Наш двор, где я родилась и, где жил мой отец, по ул. Свердловской, дом 181, был трехэтажный итальянского стиля. Окна квартир выходили на общую веранду. Все этажи по бокам были связаны лестницами. Была одна основная и две небольшие. При входе во двор проходили длинный далан ( длинный коридор), в начале которого стояли мусорные ящики. Удушающий запах мусора, политого мазутом, стоял в основном при входе во все дворы.
В конце далана находился общий кран, куда жильцы приносили полоскать бельё или мыть шерсть, которую потом сушили на солнце, били тонкой кизиловой палкой и стегали узорами одеяло прямо во дворе, расстелив палас.. К вечеру подключали длинный шланг и начинали мыть двор, бегая босиком по горячему асфальту, детвора, с визгом пыталась попасть под струю прохладной воды. В этом дворе на первом этаже жили мы – мама, Зина, Миша и я. После того, как мама ушла от отца, то она поселилась у его соседки Зинаиды. Квартира состояла из одной маленькой комнаты и коридора, где находились кран, газовая плита, стол и кровать дяди Миши. В комнате на одной кровати спала Зина, а на второй я с мамой.

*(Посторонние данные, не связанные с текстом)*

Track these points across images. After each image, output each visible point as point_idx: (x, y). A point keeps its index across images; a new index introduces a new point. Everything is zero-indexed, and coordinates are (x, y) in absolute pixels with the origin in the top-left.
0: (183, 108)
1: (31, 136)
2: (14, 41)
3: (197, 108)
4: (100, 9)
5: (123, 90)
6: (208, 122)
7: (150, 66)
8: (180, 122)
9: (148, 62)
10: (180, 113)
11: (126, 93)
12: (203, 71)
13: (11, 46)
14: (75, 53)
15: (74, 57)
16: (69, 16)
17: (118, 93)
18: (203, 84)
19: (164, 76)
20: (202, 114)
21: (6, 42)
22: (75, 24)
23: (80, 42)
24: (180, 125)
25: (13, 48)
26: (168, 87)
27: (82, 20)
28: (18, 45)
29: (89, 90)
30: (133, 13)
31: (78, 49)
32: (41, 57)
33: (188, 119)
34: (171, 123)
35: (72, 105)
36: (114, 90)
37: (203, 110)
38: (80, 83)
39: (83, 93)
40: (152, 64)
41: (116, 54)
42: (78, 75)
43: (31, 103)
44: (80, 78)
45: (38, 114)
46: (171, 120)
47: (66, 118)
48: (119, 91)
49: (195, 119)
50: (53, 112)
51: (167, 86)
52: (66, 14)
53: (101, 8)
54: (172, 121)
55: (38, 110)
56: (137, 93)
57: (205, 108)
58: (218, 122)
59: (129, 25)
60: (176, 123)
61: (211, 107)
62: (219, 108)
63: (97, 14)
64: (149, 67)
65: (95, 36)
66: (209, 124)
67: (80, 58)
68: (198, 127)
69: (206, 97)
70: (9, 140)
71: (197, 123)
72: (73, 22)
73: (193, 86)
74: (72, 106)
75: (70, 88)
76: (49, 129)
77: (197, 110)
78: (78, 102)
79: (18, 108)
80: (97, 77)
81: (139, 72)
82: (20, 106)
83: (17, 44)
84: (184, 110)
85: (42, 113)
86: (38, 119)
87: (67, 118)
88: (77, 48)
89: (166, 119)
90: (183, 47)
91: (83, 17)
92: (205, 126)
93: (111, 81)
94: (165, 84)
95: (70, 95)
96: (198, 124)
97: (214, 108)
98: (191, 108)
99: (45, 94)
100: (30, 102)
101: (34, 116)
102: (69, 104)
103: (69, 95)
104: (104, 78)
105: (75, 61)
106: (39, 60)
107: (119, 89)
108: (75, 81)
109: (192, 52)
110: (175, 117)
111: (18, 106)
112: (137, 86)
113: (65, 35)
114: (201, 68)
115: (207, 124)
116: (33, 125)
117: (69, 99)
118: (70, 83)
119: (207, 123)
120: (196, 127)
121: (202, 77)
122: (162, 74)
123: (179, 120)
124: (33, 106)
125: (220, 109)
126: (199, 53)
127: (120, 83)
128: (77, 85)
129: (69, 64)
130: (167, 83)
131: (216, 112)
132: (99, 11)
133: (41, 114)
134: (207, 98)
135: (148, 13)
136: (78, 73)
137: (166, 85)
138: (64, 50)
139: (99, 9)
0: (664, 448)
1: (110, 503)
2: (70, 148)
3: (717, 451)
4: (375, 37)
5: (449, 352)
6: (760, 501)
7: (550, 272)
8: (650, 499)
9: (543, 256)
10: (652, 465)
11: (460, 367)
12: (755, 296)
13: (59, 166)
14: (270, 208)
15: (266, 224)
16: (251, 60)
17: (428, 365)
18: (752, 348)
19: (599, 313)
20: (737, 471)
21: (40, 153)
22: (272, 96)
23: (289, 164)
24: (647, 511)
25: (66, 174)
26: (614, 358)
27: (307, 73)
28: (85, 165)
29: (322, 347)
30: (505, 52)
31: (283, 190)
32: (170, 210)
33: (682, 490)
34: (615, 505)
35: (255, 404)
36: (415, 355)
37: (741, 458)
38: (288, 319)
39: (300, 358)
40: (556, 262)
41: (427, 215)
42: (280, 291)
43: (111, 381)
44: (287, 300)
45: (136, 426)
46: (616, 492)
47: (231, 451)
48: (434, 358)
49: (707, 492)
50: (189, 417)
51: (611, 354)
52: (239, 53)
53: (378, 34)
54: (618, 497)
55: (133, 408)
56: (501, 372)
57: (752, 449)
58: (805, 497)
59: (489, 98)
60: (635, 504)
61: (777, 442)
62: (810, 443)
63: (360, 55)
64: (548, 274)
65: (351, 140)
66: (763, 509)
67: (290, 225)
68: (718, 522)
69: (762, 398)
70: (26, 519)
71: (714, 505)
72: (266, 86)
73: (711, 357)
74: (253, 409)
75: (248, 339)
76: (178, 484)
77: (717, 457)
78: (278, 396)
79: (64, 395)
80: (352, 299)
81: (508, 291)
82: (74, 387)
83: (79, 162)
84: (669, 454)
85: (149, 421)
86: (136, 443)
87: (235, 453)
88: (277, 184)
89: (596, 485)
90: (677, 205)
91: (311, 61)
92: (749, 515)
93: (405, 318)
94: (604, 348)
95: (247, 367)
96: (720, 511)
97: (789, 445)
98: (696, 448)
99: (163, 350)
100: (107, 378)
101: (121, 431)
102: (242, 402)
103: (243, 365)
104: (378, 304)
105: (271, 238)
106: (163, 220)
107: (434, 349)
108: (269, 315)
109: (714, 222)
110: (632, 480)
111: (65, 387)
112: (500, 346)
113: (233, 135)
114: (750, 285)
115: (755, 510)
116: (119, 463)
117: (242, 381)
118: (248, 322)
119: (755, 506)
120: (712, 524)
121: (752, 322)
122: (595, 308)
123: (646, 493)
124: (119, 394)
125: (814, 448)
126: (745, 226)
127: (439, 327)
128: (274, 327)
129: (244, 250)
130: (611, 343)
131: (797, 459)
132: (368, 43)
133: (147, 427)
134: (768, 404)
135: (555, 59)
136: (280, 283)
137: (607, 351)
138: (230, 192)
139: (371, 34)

Я росла и набирала вес благодаря изобилию маминого молока и заботам Зинаиды. Она меня таскала в день два раза к маме на работу, чтобы я от пуза насосалась. Меня любил весь двор. Особенно дядя Павлик, он вечно уносил меня в город и водил по всем улицам. А я, в свою очередь со временем, любила их квартиру, главное – буфет, в который часто лазила. Там всегда стоял запах чая и сыра-брынзы и лежал кусковой сахар – лялёк, так я называла белый сладкий комочек.
Однажды мама гуляла со мной по модному в то время парку Роте-Фана в Черном городе (он был основан в 1919 году красными специально, чтобы нефтяники, работающие на нефтеперерабатывающих заводах, могли отдохнуть в тени деревьев). Ей приспичило, она положила меня на скамейку и пошла в туалет. Оттуда в щелочку она наблюдала, как ко мне подошли три моряка в красивой парадной форме, взяли меня на руки, огляделись и пошли по дорожке. Мама еле догнала их, чтобы вернуть свою драгоценность, которую они, неловко неся, разглядывали.
Я росла и помню, как в доме у нас появился дядя Ваня. Он приходил не часто, но зато после его ухода у нас на столе всегда появлялся шоколад. Огромная плитка, завернутая в серебряную фольгу. Дядя Ваня был военным летчиком, и шоколад им выдавали для поддержки здоровья.
Его часть располагалась в Грузии, в городе Кутаиси. Он периодически приезжал в Баку и перевозил на вертолете нефтяников на Нефтяные камни и в Сумгаит. Раза два он брал меня с собой, я стояла между его ног, а он ловкими движениями рук приводил лопасти машины в движение.
Мы поднимались над площадкой, которая находилась напротив Дома правительства, уходили вверх все выше и выше, дома становились маленькими, а люди превращались в едва различимые точки. Все это приводило меня в дикий восторг. Мне нравился Ваня, а он любил меня и маму.
Как-то я заболела свинкой, щеки раздулись, как у порося, была высокая температура – и вдруг в дверях появился дядя Ваня. Я от радости стала прыгать на постели. На мне была теплая оранжевая ночнушка, длинная, до пят. Я становилась на ее край и одним махом падала. Потом это стало привычкой, за которую меня ругали.
Мамы дома не было. Дядя Ваня одел меня, завернул в одеяло, и мы поехали с ним на военный аэродром. У самого самолета нас нагнала мама, она что-то кричала, шум ревущих моторов не давал мне расслышать.
Только мы опять оказались дома, а дядя Ваня исчез на долгие годы. Ему не удалось уговорить маму поехать с ним в его часть. Просто мама была уже напугана, страшно ей было опять бросить насиженное место и уехать. Жаль! Она когда-то обожглась на молоке (на моем отце), а теперь дунула на воду.